Just one day after the Campaign for a Commercial-Free Childhood announced its 2013 TOADY award winner for worst toy of the year, something even worse showed up on store shelves and Amazon's top toy list. Behold, the Baby Apptivity Seat.
Wall-E was not just a cautionary tale, was it? Chubby people with little muscle strength in their arms or legs strapped into seats forced to watch a screen all day long—sound familiar? The Baby Apptivity Seat is your basic bouncing baby seat with an iPad holder. There are 1,000 reasons why this is so wrong. I will give you my top three:
Screen time is bad for babies. The American Academy of Pediatrics recommends NO screen time for babies under 2. I know most of us break that rule, but buying an $80 iPad holder just for your baby is committing to the idea that your baby is going to spend a lot of time with your iPad.
Time spent with an iPad is time not spent on the floor building core muscle strength to be able to roll, sit and eventually crawl. It's also time spent not interacting with the real world and the real people who inhabit it, which is how babies learn, you know,everything.
Parents will believe it's educational. Since Fisher-Price is marketing it as an educational toy and encouraging parents to download educational apps that teach colors, numbers and letters, parents will believe they are doing their baby a favor. Colors, numbers and the ABCs are not appropriate educational material for babies, and research shows that infants cannot learn from a 2-dimensional screen.
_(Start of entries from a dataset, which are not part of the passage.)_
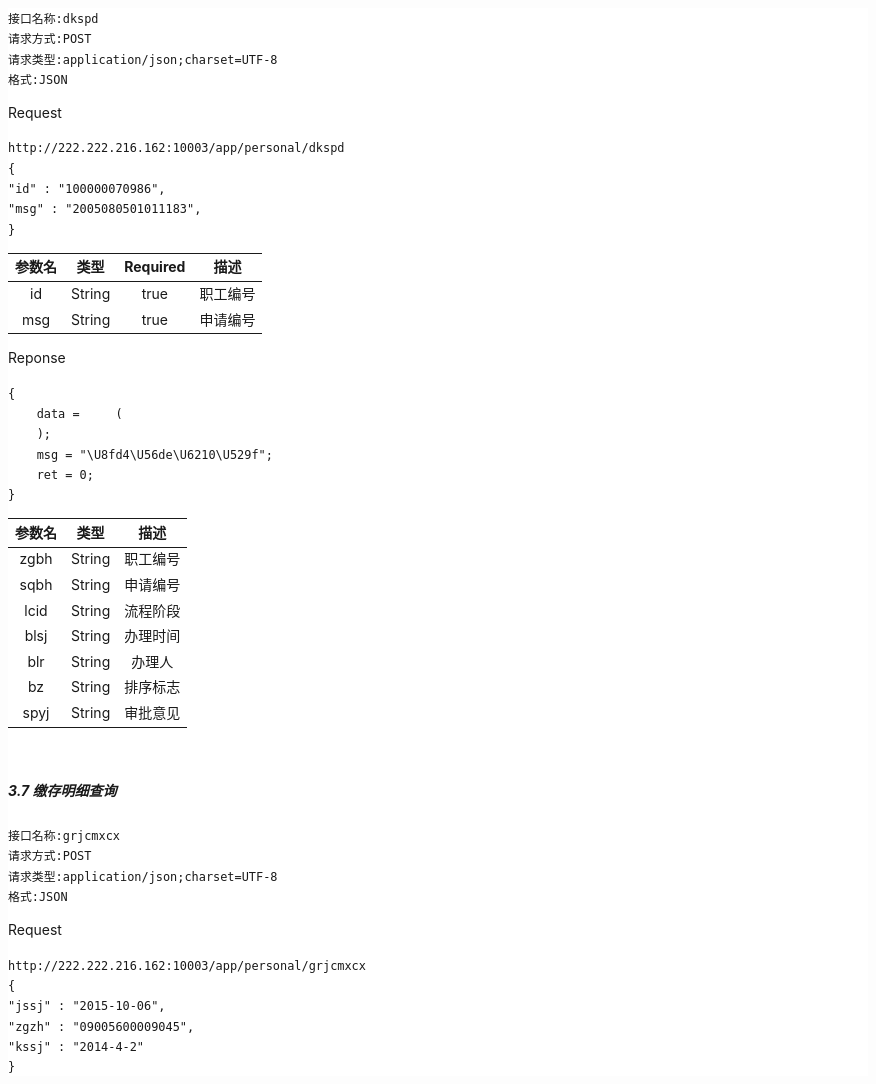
 ```
接口名称:dkspd
请求方式:POST
请求类型:application/json;charset=UTF-8
格式:JSON
```
Request

```
http://222.222.216.162:10003/app/personal/dkspd
{
"id" : "100000070986",
"msg" : "2005080501011183",
}

```

参数名 | 类型 | Required | 描述
:------------: | :-------------: | :------------: | :------------:
id | String  | true | 职工编号
msg | String | true | 申请编号

Reponse

```
{
    data =     (
    );
    msg = "\U8fd4\U56de\U6210\U529f";
    ret = 0;
}
```
参数名 | 类型 | 描述
:------------: | :------------: | :------------:
zgbh | String | 职工编号
sqbh | String | 申请编号
lcid | String | 流程阶段
blsj | String | 办理时间
blr | String | 办理人
bz | String | 排序标志
spyj | String | 审批意见

<br />


##### 3.7 缴存明细查询

```
接口名称:grjcmxcx
请求方式:POST
请求类型:application/json;charset=UTF-8
格式:JSON
```
Request

```
http://222.222.216.162:10003/app/personal/grjcmxcx
{
"jssj" : "2015-10-06",
"zgzh" : "09005600009045",
"kssj" : "2014-4-2"
}

```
The CCFC has started a petition to have the seat recalled. Though they have not yet been successful, they did convince Amazon to pull it off its top toy list. Fisher-Price has defended itself by saying it's a "niche" product.
The actual TOADY winner was a similar toy, the 2-in-1 iPotty with Activity Seat for iPad by CTA Digital. The iPotty is a potty seat with an iPad holder. Not only does the iPotty run the risk of creating a whole new generation of people who can't go to the bathroom without their smartphones, but it also eliminates fun parent-child interaction and the attention to body cues for the bathroom that toddlers need to be successful.